自動車・オートバイ関係よろず屋「タービュランス」のホームページ

 
 ここでは、1999年8月3日にタービュランスで行った船積みのための梱包の様子を紹介しましょう。



 下準備としてガソリンを抜き、バッテリーの端子を外します。オイル類は抜く必要はありません。ミラーを外し、ナンバーを国際ナンバープレートに換えておきます。
 そして鉄パイプで組んだパレットの上にDRを載せ、4本のタイダウンベルトを使用してしっかりと固定します。サスはかなり沈んだ状態になり、巨大なDRも小さく見えます。
 空いたスペースにサイドケースやスペアパーツを載せます。雨にさらされることもあるので、それぞれビニール製のゴミ袋に入れ、防水対策をしておきます。サイドケースの中にはテントとヘルメットを入れました。

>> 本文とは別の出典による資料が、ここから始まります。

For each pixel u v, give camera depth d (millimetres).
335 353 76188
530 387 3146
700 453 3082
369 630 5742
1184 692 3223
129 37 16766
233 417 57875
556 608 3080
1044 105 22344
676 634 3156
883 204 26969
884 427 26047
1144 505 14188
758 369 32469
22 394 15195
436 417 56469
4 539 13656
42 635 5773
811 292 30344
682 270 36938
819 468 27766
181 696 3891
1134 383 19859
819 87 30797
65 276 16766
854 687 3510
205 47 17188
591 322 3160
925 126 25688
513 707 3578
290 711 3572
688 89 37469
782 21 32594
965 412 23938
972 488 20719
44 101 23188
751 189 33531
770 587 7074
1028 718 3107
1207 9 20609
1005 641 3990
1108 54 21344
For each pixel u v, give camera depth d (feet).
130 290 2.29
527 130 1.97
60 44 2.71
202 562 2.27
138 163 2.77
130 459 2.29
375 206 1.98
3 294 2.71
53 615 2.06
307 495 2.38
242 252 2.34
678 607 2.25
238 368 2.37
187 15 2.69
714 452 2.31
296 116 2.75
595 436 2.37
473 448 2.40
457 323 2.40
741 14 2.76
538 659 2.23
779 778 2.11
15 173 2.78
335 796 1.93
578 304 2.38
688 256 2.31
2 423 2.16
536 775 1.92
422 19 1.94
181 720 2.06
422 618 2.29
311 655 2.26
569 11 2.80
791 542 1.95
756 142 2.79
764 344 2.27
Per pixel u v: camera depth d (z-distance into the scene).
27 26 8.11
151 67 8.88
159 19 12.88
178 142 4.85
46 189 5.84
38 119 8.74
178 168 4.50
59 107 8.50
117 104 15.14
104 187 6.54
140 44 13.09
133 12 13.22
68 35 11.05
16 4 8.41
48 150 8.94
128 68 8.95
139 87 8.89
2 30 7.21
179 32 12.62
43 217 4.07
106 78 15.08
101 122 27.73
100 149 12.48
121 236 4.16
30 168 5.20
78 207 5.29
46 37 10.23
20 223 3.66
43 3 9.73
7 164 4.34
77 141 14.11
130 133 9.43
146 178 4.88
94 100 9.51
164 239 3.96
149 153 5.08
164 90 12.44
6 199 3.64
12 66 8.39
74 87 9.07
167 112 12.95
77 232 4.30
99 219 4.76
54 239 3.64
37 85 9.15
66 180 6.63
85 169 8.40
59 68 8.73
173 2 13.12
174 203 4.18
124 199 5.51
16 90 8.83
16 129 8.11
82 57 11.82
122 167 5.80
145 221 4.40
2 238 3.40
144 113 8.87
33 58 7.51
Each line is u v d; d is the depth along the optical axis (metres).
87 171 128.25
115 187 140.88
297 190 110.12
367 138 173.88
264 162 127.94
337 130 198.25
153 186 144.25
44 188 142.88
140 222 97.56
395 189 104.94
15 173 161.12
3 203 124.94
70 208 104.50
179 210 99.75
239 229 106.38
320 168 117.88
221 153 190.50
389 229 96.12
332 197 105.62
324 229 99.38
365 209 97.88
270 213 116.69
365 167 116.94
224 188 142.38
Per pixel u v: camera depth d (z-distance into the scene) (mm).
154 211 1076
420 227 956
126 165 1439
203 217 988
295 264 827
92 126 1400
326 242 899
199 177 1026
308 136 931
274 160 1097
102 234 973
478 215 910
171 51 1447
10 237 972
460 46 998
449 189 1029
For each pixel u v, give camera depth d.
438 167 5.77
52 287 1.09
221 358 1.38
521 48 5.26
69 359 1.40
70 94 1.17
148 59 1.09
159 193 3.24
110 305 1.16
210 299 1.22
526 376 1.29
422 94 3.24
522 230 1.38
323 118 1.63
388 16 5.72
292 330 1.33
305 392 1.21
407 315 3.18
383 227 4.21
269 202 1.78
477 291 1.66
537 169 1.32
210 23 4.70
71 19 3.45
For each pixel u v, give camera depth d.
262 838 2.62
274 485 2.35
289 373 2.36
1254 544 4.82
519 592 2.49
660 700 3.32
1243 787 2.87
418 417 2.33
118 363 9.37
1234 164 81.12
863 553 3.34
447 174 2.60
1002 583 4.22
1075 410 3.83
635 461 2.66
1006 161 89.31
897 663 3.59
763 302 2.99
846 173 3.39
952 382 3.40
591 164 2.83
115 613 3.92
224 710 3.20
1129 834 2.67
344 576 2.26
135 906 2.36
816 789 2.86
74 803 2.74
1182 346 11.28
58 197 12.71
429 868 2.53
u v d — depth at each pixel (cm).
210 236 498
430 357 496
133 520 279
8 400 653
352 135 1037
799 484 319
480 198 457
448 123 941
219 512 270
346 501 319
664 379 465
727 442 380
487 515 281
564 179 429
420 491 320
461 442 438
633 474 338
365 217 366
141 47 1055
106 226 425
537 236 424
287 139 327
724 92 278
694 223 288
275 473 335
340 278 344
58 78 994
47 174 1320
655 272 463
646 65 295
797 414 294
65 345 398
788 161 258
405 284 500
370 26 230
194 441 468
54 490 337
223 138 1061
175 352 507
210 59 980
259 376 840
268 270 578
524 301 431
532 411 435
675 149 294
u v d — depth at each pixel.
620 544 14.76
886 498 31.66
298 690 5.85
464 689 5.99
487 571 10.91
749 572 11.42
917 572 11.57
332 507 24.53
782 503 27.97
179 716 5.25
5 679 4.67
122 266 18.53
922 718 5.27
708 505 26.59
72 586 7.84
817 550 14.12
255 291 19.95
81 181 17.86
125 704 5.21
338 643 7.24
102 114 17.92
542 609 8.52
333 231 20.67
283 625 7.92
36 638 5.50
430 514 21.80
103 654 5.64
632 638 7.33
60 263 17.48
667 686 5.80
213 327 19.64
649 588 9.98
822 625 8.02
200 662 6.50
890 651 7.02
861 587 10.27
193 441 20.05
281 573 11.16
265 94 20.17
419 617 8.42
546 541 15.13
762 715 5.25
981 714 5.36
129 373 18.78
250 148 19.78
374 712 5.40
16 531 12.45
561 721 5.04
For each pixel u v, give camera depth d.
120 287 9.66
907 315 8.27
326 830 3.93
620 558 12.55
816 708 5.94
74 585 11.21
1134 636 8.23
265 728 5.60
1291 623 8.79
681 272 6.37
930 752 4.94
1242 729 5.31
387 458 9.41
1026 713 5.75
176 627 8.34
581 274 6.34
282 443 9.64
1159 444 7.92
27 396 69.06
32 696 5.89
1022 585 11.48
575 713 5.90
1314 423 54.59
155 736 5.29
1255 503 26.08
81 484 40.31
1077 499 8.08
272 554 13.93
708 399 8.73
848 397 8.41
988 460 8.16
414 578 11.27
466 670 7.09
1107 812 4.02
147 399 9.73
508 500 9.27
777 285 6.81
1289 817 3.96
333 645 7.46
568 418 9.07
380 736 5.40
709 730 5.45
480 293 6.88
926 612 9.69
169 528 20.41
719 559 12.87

 ヘルメットはカビが生えることがあるので船に積まない方がいいらしいのですが、二つも手荷物で持っていくのは面倒なので同送することにしました。
 最後に全体をビニールで巻き、「サナギ」状態にします。これで完了です。作業時間は一時間ちょっと。ハンドルを外したり、フロントホイールを外すなどの面倒な作業は一切無しです。バンクーバーではビニールとタイダウンを外し、ガソリンを入れればすぐ走り出せます。
 


 次はカナダでの受け取りの様子です。
 まずはタービュランスから指定されたシュネッカーという運送会社の代表番号へ電話してみます。すると交換台がまちがった担当者へ電話をまわしてしまい、何のことだが分からない、と言われてしまいました。しつこく何回か電話しているうちに正しい担当者に電話が回り、とりあえずオフィスに来いと言われました。
 カルネ手帳をはじめとする書類一式を持ってオフィスへ。すると、そこの目の前にある税関へ行って通関の手続きをしなさい、とのこと。本来なら通関とともに検疫を通さなくてはならないのですが、私の場合はバイクがカナダに着いてからかなり後(2週間ほど)に私自身が受け取りに行ったので、運送会社がしびれをきらして費用を立て替えて検疫を通したあとでした。
 指定されたとおり税関のオフィスへ。カルネを見せると慣れた様子で手続きをしてくれました。時間にしてほんの10分ほどです。あとは税関からバイクが保管されている倉庫へ連絡が行き、バイクを受け取るだけとのこと。保険について何か言われるかと思ったのですが、こっちからたずねるまで、何も言われませんでした。保険についてはICBCという保険会社(公社?)へ電話して聞け、とのことでした。
 税関を通した旨を運送会社へ告げると、倉庫で引き取りの準備が出来るまで待てと言われました。そして2日待ったのち、待望の電話連絡が来て、倉庫まで引き取りに行けと言われました。
 そしてバンクーバー郊外の倉庫へ。書類を見せると、だだっ広い倉庫の中からバイクが置かれているところへ案内されました。荷解きできる場所までフォークリフトで運んでもらい、バイクをパレットから下ろします。そしてバッテリーの端子を接続し、燃料を入れ、セルを回してみます。すると、セルの回りが非常に弱々しく、全く始動する様子がありません。また、私が入れた燃料は宿の近くで安く売っていたホワイトガソリンでした。ずっとホワイトガソリンはガソリンから精製しているから代わりになると思っていたのですが、どうも間違いだったようです。(オクタン価の問題?だれか詳しい人教えてください)
 仕方ないのでホワイトガソリンを抜き、倉庫の方からガソリンを分けてもらって入れてみます。それでもかかりません。バッテリーもいい加減あがり気味になってきました。持参したブースターケーブルでフォークリフトのバッテリーとつながせてもらいますが、セルが勢い良く回ってもエンジンはかかりません。プラグもそろそろカブるだろうと思ったころ、倉庫の人がエアクリーナーのインテークにガソリンを少したらし、これでセルを回せといいます。すると、そこしボボボって感じでエンジンが反応しました。しばらく続けると、ようやく白煙をふきながらエンジンが始動しました。
 やっとのことで宿へバイクで帰り、今度は保険会社に電話しました。考えてみれば、保険に入るのが先でなければならないのですが。すると、ノースバンクーバーの事務所まで書類を持って来い、と言われました。次の日に指定されたオフィスへいくと、担当の方が旅行者のための自動車保険を案内してくれました。アメリカまで有効で、15日間で75カナダドルとのこと。私は米国滞在が許された12月の頭まで一応加入しました。今考えてみれば、もっと短くて良かったのですが。

 これで受け取りの手続きは終了です。カナダでは税関の担当者も、保険会社の人も非常に応対が良く、慣れた様子でした。通関に関するトラブルはほとんど無いと思われます。
 ただし、同時期にカナダへバイクを送った方が税関のストライキで受け取りが非常に遅れている模様です。私はラッキーだったのかもしれません。